Le taux d’arrêt des traitements à l’étude était moins élevé sous apixaban (25,3 %, 3,6 % pour décès) que sous warfarine (27,5 %, 3,8 % pour décès) (p = 0,001). Au cours d’un suivi médian de 1,8 ans, l’apixaban s’est révélé supérieur à la warfarine en réduisant de 21 % le risque d’AVC ou d’embolie systémique. Les risques d’hémorragie majeure, d’AVC hémorragique et de décès étaient réduits, respectivement de 31 %, 49 % et 11 % sous apixaban. La réduction du critère de jugement sous apixaban était cohérente dans tous les sous-groupes prédéfinis, comme par exemple la tranche d’âge (< 65, 65 - 75, ≥ 75 ans), le niveau de réduction de la fonction rénale, l’utilisation de warfarine avant l’essai ou des antécédents d’AIT ou d’AVC.
En résumé
• Les trois essais actuellement disponibles, comparant un inhibiteur de la thrombine (dabigatran) ou un inhibiteur du facteur Xa (rivaroxaban, apixaban) par voie orale à la warfarine, ont des résultats similaires.
• Ces médicaments ont un risque moindre d’AVC hémorragique comparativement à la warfarine. En fait, dans les 3 études, la réduction du critère de jugement principal, qui inclut les AVC ischémiques et hémorragiques, était largement influencée par la réduction du risque d’AVC hémorragique.
Seul le dabigatran à la dose de 150 mg (2 fois par jour) a réduit aussi de façon significative le risque d’AVC ischémique par rapport à la warfarine.

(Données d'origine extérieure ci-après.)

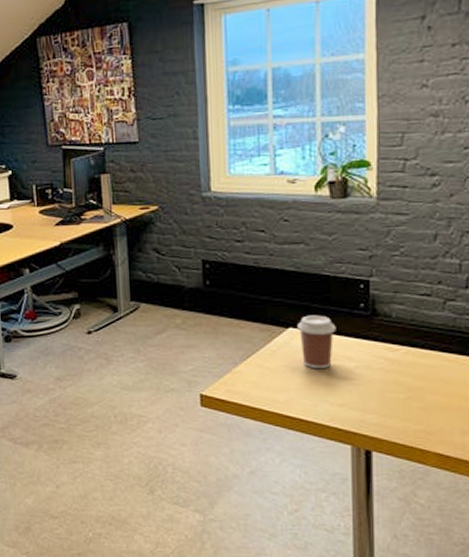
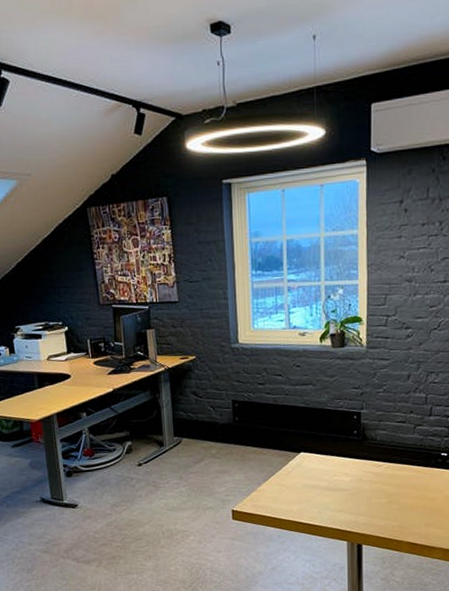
coffee cup: present [296,315,336,369] -> none [306,441,336,484]

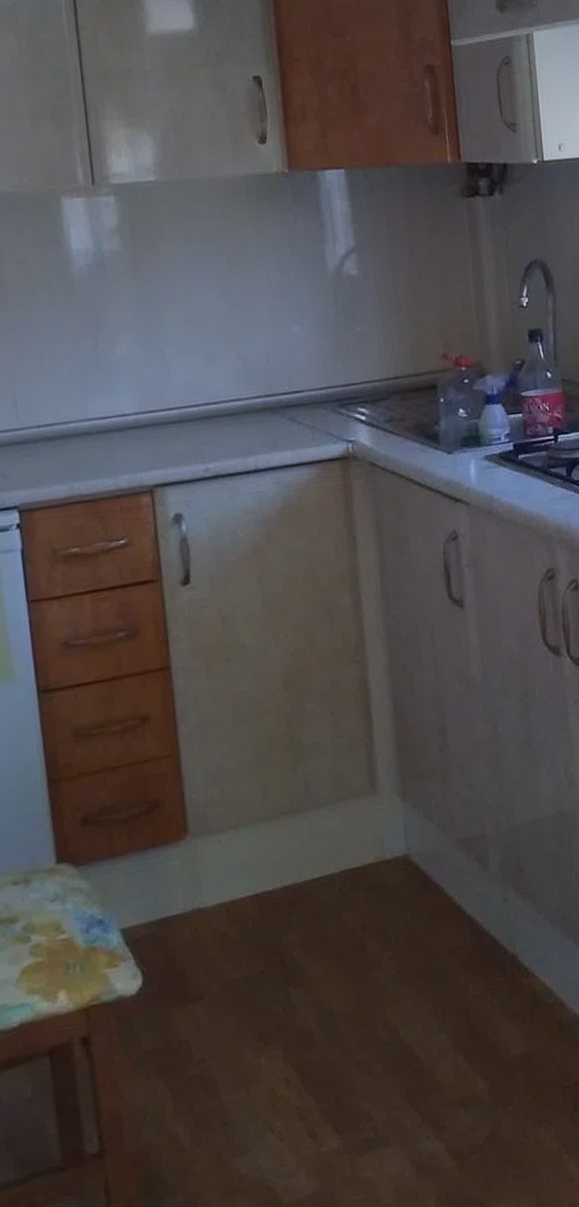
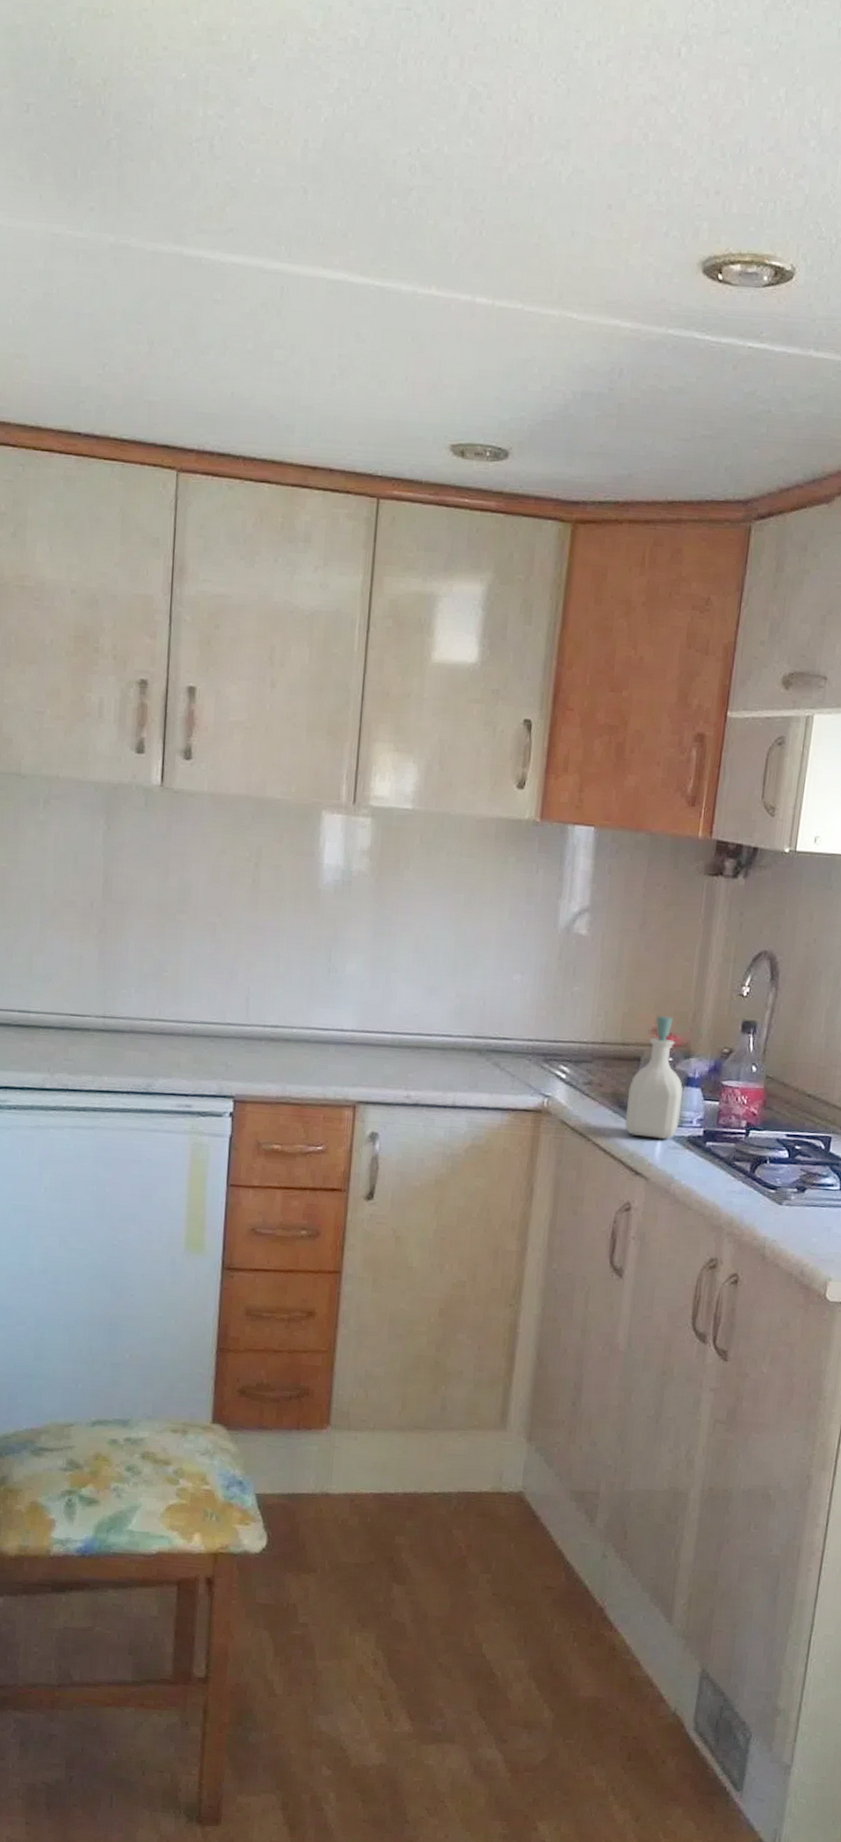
soap bottle: none [431,340,488,463] -> present [624,1016,683,1139]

• Le risque d’hémorragie grave était réduit avec chacun des trois médicaments par rapport à la warfarine. Enfin, l’effet sur la mortalité globale de ces 3 médicaments allait dans le sens d’une réduction, mais celle-ci n’était statistiquement significative qu’avec l’apixaban.
En l’absence d’essai comparant les molécules entre elles, les conclusions issues de comparaisons indirectes entre les résultats des trois études doivent rester très prudentes, car il existe entre ces études des différences notables concernant les patients inclus (à plus ou moins haut risque d’AVC), les modalités d’administration du traitement, la méthodologie de l’étude, et l’analyse statistique des résultats (tableau).
Conclusion
Les patients atteints de FA constituent une vaste population de patients à haut risque d’AVC sévère. Dans la mesure où la plupart des AVC survenant chez ces patients peuvent être prévenus, les patients atteints de FA sont une cible thérapeutique essentielle pour réduire le fardeau global des AVC. Les AVK sont très efficaces pour diminuer le risque d’AVC chez ces patients, mais leurs nombreux inconvénients les rendent difficiles à utiliser en pratique et ils sont de fait largement sous-utilisés.
Les nouveaux anticoagulants ont de nombreux avantages comparativement aux AVK, mais leur facilité d’utilisation ne doit pas faire oublier la nécessité d’une stricte observance du traitement par les patients et des règles d’utilisation par le médecin, au risque sinon de perdre le bénéfice de ces nouveaux traitements. On doit espérer que ces traitements combleront le fossé actuel existant entre les patients qui devraient recevoir un traitement anticoagulant et ceux qui le reçoivent effectivement.